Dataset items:
++++++

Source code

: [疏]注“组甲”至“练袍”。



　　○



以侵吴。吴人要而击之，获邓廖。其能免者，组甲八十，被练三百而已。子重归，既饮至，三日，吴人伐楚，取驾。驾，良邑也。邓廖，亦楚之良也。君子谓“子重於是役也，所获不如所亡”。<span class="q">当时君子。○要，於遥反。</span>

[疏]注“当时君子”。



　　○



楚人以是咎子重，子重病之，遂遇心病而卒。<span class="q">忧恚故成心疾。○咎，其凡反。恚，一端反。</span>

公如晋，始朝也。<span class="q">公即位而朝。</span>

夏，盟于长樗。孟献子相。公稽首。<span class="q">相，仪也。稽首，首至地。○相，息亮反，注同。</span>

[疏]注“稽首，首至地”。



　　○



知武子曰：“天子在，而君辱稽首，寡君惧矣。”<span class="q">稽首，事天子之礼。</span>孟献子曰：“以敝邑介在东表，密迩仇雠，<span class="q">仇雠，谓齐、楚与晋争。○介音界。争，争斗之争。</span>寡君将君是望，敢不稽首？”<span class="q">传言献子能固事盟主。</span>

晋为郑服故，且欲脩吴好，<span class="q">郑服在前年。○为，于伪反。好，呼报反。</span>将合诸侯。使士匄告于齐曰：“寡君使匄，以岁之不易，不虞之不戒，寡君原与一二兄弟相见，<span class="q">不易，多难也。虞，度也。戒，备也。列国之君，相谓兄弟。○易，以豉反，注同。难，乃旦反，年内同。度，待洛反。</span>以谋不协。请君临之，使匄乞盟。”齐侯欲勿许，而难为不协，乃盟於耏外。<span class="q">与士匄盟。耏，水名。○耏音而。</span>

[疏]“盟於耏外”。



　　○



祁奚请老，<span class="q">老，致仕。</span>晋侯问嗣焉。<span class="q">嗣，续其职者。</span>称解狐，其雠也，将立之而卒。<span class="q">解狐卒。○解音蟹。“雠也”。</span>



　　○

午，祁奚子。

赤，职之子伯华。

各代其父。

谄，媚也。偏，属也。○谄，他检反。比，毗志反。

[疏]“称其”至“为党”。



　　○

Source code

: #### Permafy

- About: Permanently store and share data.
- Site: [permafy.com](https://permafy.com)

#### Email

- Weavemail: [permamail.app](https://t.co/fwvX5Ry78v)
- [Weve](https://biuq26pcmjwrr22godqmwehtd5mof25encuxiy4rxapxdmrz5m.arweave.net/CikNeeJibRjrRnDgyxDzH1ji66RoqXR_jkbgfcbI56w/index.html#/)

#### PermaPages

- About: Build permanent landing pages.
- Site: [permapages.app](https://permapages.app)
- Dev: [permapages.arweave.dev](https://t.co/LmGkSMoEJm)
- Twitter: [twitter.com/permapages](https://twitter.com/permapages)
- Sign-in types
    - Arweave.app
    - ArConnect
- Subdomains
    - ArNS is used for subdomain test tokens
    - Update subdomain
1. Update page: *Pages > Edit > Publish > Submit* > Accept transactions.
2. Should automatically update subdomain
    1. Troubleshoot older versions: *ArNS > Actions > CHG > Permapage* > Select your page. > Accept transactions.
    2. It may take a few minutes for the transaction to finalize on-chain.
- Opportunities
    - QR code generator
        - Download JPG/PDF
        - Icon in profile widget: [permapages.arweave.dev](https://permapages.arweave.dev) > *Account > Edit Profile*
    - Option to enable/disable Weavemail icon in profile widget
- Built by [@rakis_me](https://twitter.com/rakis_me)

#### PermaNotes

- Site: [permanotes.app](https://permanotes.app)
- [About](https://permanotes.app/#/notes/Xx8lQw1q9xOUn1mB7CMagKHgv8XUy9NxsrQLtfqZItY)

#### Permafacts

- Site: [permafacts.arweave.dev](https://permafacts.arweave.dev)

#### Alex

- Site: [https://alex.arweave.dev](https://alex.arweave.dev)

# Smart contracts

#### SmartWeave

++++++

__ASSIGNMENT__
Switch each occurrence of "Accept transactions" to "Approve transactions" throughout all the records above. Reproduce the lines with nothing else altered.

__TASK RESULT__
Source code

: [疏]注“组甲”至“练袍”。



　　○



以侵吴。吴人要而击之，获邓廖。其能免者，组甲八十，被练三百而已。子重归，既饮至，三日，吴人伐楚，取驾。驾，良邑也。邓廖，亦楚之良也。君子谓“子重於是役也，所获不如所亡”。<span class="q">当时君子。○要，於遥反。</span>

[疏]注“当时君子”。



　　○



楚人以是咎子重，子重病之，遂遇心病而卒。<span class="q">忧恚故成心疾。○咎，其凡反。恚，一端反。</span>

公如晋，始朝也。<span class="q">公即位而朝。</span>

夏，盟于长樗。孟献子相。公稽首。<span class="q">相，仪也。稽首，首至地。○相，息亮反，注同。</span>

[疏]注“稽首，首至地”。



　　○



知武子曰：“天子在，而君辱稽首，寡君惧矣。”<span class="q">稽首，事天子之礼。</span>孟献子曰：“以敝邑介在东表，密迩仇雠，<span class="q">仇雠，谓齐、楚与晋争。○介音界。争，争斗之争。</span>寡君将君是望，敢不稽首？”<span class="q">传言献子能固事盟主。</span>

晋为郑服故，且欲脩吴好，<span class="q">郑服在前年。○为，于伪反。好，呼报反。</span>将合诸侯。使士匄告于齐曰：“寡君使匄，以岁之不易，不虞之不戒，寡君原与一二兄弟相见，<span class="q">不易，多难也。虞，度也。戒，备也。列国之君，相谓兄弟。○易，以豉反，注同。难，乃旦反，年内同。度，待洛反。</span>以谋不协。请君临之，使匄乞盟。”齐侯欲勿许，而难为不协，乃盟於耏外。<span class="q">与士匄盟。耏，水名。○耏音而。</span>

[疏]“盟於耏外”。



　　○



祁奚请老，<span class="q">老，致仕。</span>晋侯问嗣焉。<span class="q">嗣，续其职者。</span>称解狐，其雠也，将立之而卒。<span class="q">解狐卒。○解音蟹。“雠也”。</span>



　　○

午，祁奚子。

赤，职之子伯华。

各代其父。

谄，媚也。偏，属也。○谄，他检反。比，毗志反。

[疏]“称其”至“为党”。



　　○

Source code

: #### Permafy

- About: Permanently store and share data.
- Site: [permafy.com](https://permafy.com)

#### Email

- Weavemail: [permamail.app](https://t.co/fwvX5Ry78v)
- [Weve](https://biuq26pcmjwrr22godqmwehtd5mof25encuxiy4rxapxdmrz5m.arweave.net/CikNeeJibRjrRnDgyxDzH1ji66RoqXR_jkbgfcbI56w/index.html#/)

#### PermaPages

- About: Build permanent landing pages.
- Site: [permapages.app](https://permapages.app)
- Dev: [permapages.arweave.dev](https://t.co/LmGkSMoEJm)
- Twitter: [twitter.com/permapages](https://twitter.com/permapages)
- Sign-in types
    - Arweave.app
    - ArConnect
- Subdomains
    - ArNS is used for subdomain test tokens
    - Update subdomain
1. Update page: *Pages > Edit > Publish > Submit* > Approve transactions.
2. Should automatically update subdomain
    1. Troubleshoot older versions: *ArNS > Actions > CHG > Permapage* > Select your page. > Approve transactions.
    2. It may take a few minutes for the transaction to finalize on-chain.
- Opportunities
    - QR code generator
        - Download JPG/PDF
        - Icon in profile widget: [permapages.arweave.dev](https://permapages.arweave.dev) > *Account > Edit Profile*
    - Option to enable/disable Weavemail icon in profile widget
- Built by [@rakis_me](https://twitter.com/rakis_me)

#### PermaNotes

- Site: [permanotes.app](https://permanotes.app)
- [About](https://permanotes.app/#/notes/Xx8lQw1q9xOUn1mB7CMagKHgv8XUy9NxsrQLtfqZItY)

#### Permafacts

- Site: [permafacts.arweave.dev](https://permafacts.arweave.dev)

#### Alex

- Site: [https://alex.arweave.dev](https://alex.arweave.dev)

# Smart contracts

#### SmartWeave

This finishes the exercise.